▶ _Exercise details_
Once you find a line containing the word "wine" in the entries below, copy it.

[Data extracted from a collection]
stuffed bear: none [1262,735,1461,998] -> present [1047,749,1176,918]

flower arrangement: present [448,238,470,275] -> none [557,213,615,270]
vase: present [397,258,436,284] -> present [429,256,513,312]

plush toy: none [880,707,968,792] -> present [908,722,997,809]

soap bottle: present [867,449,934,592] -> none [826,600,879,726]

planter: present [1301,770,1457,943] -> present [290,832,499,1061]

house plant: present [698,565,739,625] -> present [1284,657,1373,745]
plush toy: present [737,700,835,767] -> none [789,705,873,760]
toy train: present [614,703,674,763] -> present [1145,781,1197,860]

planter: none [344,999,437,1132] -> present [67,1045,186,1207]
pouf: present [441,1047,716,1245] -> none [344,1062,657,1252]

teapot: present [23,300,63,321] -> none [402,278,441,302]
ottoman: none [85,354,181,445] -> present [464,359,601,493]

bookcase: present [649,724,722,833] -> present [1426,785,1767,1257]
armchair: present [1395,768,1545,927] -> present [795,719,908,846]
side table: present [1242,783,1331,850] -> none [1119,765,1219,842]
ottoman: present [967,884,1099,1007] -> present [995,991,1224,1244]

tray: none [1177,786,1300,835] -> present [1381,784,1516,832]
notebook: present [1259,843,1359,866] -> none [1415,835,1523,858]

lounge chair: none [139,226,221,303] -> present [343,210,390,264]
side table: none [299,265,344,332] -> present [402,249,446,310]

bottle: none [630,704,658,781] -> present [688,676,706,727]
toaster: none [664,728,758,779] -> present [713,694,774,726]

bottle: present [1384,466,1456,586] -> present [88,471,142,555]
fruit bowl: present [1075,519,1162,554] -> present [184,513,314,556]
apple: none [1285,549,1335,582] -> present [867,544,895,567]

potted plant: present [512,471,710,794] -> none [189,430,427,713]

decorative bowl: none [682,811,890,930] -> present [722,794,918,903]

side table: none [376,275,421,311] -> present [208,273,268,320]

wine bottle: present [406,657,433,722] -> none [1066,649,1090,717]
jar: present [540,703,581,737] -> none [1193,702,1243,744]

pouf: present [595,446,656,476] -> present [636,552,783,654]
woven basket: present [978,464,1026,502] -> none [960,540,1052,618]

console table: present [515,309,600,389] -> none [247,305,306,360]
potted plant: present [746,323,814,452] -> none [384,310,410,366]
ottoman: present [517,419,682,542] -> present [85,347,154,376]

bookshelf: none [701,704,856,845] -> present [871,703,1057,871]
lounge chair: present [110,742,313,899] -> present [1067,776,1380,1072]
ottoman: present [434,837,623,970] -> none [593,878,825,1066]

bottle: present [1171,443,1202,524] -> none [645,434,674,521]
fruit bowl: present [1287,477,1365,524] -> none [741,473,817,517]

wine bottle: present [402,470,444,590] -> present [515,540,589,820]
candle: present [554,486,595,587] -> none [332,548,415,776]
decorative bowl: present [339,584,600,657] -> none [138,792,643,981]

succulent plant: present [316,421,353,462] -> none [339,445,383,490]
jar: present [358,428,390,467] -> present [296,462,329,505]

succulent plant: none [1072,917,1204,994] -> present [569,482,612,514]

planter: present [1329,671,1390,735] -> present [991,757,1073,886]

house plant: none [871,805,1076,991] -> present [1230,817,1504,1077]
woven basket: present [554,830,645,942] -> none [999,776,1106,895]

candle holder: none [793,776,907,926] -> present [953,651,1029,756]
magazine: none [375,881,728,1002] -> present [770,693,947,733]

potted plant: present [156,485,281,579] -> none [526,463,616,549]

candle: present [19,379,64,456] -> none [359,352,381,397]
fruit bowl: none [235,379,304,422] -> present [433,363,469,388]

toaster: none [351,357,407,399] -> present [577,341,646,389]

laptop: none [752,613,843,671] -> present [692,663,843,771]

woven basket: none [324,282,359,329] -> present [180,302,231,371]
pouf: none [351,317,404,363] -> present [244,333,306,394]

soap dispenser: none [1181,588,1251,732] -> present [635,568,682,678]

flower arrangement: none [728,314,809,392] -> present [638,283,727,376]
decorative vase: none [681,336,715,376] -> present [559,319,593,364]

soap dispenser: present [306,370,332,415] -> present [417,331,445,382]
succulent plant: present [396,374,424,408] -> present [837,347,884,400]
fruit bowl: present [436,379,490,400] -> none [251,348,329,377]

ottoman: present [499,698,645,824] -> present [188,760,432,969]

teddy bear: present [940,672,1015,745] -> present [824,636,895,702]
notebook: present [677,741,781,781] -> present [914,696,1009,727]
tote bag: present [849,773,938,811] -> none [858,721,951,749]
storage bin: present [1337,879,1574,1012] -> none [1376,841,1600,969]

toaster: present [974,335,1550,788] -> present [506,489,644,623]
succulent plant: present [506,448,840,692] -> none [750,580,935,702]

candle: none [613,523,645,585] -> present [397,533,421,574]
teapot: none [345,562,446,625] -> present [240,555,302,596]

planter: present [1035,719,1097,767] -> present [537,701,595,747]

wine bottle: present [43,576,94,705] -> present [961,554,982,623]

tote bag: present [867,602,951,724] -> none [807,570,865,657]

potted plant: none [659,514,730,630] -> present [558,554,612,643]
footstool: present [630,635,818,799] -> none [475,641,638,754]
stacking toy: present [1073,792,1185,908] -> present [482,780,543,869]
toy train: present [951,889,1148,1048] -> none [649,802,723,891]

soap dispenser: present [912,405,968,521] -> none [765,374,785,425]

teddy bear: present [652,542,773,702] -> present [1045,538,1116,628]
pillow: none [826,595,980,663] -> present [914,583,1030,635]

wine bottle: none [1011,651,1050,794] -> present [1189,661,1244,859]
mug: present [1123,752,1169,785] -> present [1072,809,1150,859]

▶ _Solution below_
wine bottle: present [406,657,433,722] -> none [1066,649,1090,717]
wine bottle: present [402,470,444,590] -> present [515,540,589,820]
wine bottle: present [43,576,94,705] -> present [961,554,982,623]
wine bottle: none [1011,651,1050,794] -> present [1189,661,1244,859]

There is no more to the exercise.